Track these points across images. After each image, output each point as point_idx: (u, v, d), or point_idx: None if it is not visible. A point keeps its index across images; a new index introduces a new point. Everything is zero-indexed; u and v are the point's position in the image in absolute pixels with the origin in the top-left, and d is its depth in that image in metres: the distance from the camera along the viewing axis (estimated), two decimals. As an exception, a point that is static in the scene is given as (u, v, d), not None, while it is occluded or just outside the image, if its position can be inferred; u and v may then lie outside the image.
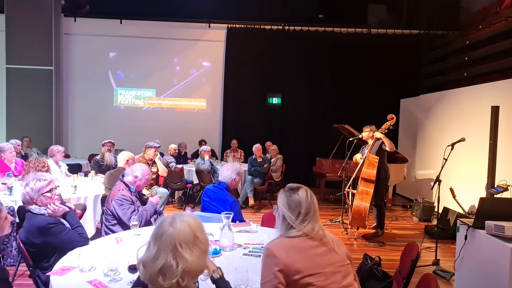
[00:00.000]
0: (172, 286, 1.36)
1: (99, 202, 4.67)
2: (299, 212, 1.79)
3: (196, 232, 1.42)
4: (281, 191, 1.90)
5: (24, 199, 2.56)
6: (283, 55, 9.62)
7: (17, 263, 3.92)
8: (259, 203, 7.51)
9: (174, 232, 1.38)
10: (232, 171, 3.49)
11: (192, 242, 1.40)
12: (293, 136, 9.72)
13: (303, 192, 1.84)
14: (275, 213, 1.89)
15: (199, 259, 1.41)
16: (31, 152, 7.33)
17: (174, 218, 1.43)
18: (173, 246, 1.36)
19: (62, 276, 2.08)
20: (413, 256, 2.43)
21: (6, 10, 8.83)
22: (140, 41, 9.75)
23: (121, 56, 9.81)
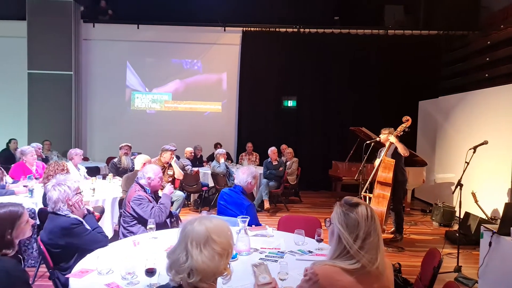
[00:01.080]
0: (182, 281, 1.41)
1: (116, 205, 4.72)
2: (357, 235, 1.55)
3: (211, 234, 1.43)
4: (337, 205, 1.67)
5: (57, 198, 2.60)
6: (299, 58, 9.58)
7: (38, 264, 3.99)
8: (275, 207, 7.47)
9: (190, 230, 1.44)
10: (248, 175, 3.48)
11: (204, 242, 1.42)
12: (309, 139, 9.65)
13: (363, 210, 1.60)
14: (328, 227, 1.68)
15: (210, 261, 1.41)
16: (52, 155, 7.48)
17: (198, 219, 1.48)
18: (186, 243, 1.42)
19: (80, 279, 2.10)
20: (435, 263, 2.36)
21: (28, 17, 9.08)
22: (156, 45, 9.87)
23: (138, 60, 9.95)
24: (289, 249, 2.67)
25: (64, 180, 2.72)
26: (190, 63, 9.98)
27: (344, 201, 1.65)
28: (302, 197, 8.35)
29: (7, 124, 9.69)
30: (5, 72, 9.58)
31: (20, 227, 1.95)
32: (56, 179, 2.75)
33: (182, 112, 10.06)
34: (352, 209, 1.59)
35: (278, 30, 9.66)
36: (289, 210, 7.35)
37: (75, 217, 2.66)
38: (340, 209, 1.61)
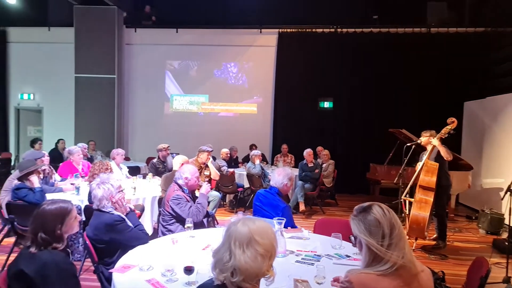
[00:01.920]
0: (226, 280, 1.44)
1: (156, 203, 4.87)
2: (383, 233, 1.54)
3: (254, 235, 1.46)
4: (351, 218, 1.66)
5: (102, 196, 2.73)
6: (335, 58, 9.44)
7: (83, 258, 4.20)
8: (310, 209, 7.40)
9: (234, 231, 1.48)
10: (284, 176, 3.47)
11: (247, 243, 1.45)
12: (346, 141, 9.47)
13: (377, 209, 1.60)
14: (355, 244, 1.66)
15: (253, 261, 1.44)
16: (96, 155, 7.84)
17: (242, 220, 1.52)
18: (229, 243, 1.47)
19: (123, 274, 2.18)
20: (483, 273, 2.24)
21: (75, 23, 9.60)
22: (194, 48, 10.10)
23: (177, 63, 10.23)
24: (326, 252, 2.63)
25: (107, 179, 2.85)
26: (226, 65, 10.12)
27: (356, 211, 1.66)
28: (339, 200, 8.21)
29: (56, 125, 10.32)
30: (55, 76, 10.21)
31: (69, 223, 2.06)
32: (100, 178, 2.88)
33: (218, 113, 10.21)
34: (367, 212, 1.60)
35: (314, 31, 9.58)
36: (325, 213, 7.25)
37: (118, 214, 2.78)
38: (357, 220, 1.62)
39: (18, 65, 10.42)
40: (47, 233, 1.96)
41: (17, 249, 4.31)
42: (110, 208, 2.78)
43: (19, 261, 1.97)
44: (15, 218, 4.13)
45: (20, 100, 10.44)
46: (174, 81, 10.28)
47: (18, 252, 4.11)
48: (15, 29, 10.33)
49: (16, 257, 2.03)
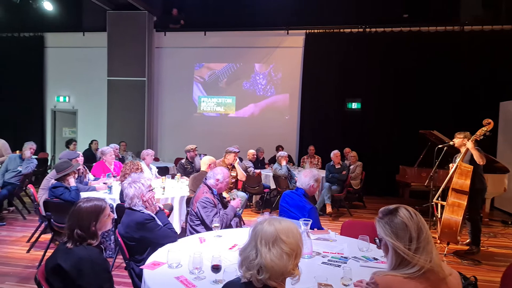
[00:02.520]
0: (252, 277, 1.47)
1: (184, 203, 4.97)
2: (410, 236, 1.53)
3: (280, 234, 1.49)
4: (377, 220, 1.65)
5: (133, 194, 2.83)
6: (364, 58, 9.29)
7: (115, 255, 4.35)
8: (337, 211, 7.32)
9: (260, 229, 1.51)
10: (310, 178, 3.46)
11: (273, 241, 1.47)
12: (374, 142, 9.29)
13: (404, 212, 1.58)
14: (381, 245, 1.66)
15: (279, 260, 1.46)
16: (127, 155, 8.09)
17: (268, 220, 1.55)
18: (256, 241, 1.50)
19: (153, 270, 2.25)
20: (517, 279, 2.15)
21: (108, 28, 9.95)
22: (221, 50, 10.23)
23: (205, 66, 10.38)
24: (353, 254, 2.61)
25: (138, 178, 2.95)
26: (253, 67, 10.18)
27: (382, 213, 1.63)
28: (366, 203, 8.08)
29: (89, 126, 10.73)
30: (89, 79, 10.62)
31: (103, 220, 2.16)
32: (132, 177, 2.98)
33: (245, 115, 10.27)
34: (394, 215, 1.58)
35: (342, 31, 9.47)
36: (352, 215, 7.16)
37: (148, 212, 2.86)
38: (383, 222, 1.60)
39: (54, 69, 10.91)
40: (82, 230, 2.05)
41: (53, 245, 4.54)
42: (141, 206, 2.87)
43: (56, 256, 2.07)
44: (52, 215, 4.34)
45: (56, 102, 10.93)
46: (202, 83, 10.43)
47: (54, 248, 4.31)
48: (52, 35, 10.83)
49: (53, 252, 2.14)
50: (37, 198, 4.83)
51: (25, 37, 10.81)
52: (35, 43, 10.77)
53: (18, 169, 6.25)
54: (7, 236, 5.33)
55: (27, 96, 10.76)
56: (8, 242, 5.07)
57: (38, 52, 10.78)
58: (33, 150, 6.52)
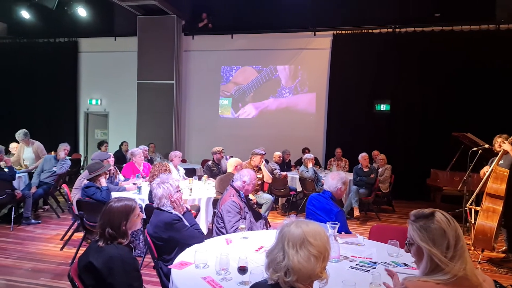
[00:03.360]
0: (279, 280, 1.47)
1: (211, 204, 5.02)
2: (448, 244, 1.46)
3: (308, 236, 1.48)
4: (409, 223, 1.57)
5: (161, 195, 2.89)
6: (393, 59, 9.07)
7: (143, 254, 4.44)
8: (365, 215, 7.18)
9: (288, 231, 1.51)
10: (338, 180, 3.41)
11: (300, 243, 1.47)
12: (404, 144, 9.05)
13: (441, 217, 1.50)
14: (410, 249, 1.59)
15: (306, 262, 1.45)
16: (155, 156, 8.25)
17: (295, 222, 1.55)
18: (283, 243, 1.49)
19: (180, 270, 2.29)
20: (560, 290, 2.03)
21: (138, 33, 10.22)
22: (248, 53, 10.28)
23: (232, 68, 10.46)
24: (382, 259, 2.55)
25: (166, 179, 3.01)
26: (280, 68, 10.16)
27: (416, 216, 1.54)
28: (396, 207, 7.88)
29: (120, 128, 11.04)
30: (120, 83, 10.94)
31: (133, 220, 2.21)
32: (160, 178, 3.04)
33: (272, 117, 10.26)
34: (430, 220, 1.50)
35: (371, 31, 9.30)
36: (381, 220, 7.00)
37: (176, 213, 2.91)
38: (417, 226, 1.52)
39: (87, 73, 11.32)
40: (113, 229, 2.11)
41: (85, 243, 4.69)
42: (169, 207, 2.92)
43: (88, 253, 2.14)
44: (84, 214, 4.49)
45: (89, 105, 11.32)
46: (229, 85, 10.52)
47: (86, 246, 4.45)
48: (86, 40, 11.24)
49: (86, 250, 2.21)
50: (70, 198, 5.02)
51: (60, 42, 11.28)
52: (70, 48, 11.21)
53: (53, 170, 6.50)
54: (42, 234, 5.56)
55: (62, 99, 11.21)
56: (43, 240, 5.28)
57: (72, 56, 11.21)
58: (67, 151, 6.77)
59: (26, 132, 7.01)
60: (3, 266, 4.29)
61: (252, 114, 10.42)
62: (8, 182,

### [WHAT TO DO]
Write out, from the lines above, only those from the line with "4: (281, 191, 1.90)" to the line with "23: (121, 56, 9.81)", exactly as given, including the first and the last.

### [FINAL ANSWER]
4: (281, 191, 1.90)
5: (24, 199, 2.56)
6: (283, 55, 9.62)
7: (17, 263, 3.92)
8: (259, 203, 7.51)
9: (174, 232, 1.38)
10: (232, 171, 3.49)
11: (192, 242, 1.40)
12: (293, 136, 9.72)
13: (303, 192, 1.84)
14: (275, 213, 1.89)
15: (199, 259, 1.41)
16: (31, 152, 7.33)
17: (174, 218, 1.43)
18: (173, 246, 1.36)
19: (62, 276, 2.08)
20: (413, 256, 2.43)
21: (6, 10, 8.83)
22: (140, 41, 9.75)
23: (121, 56, 9.81)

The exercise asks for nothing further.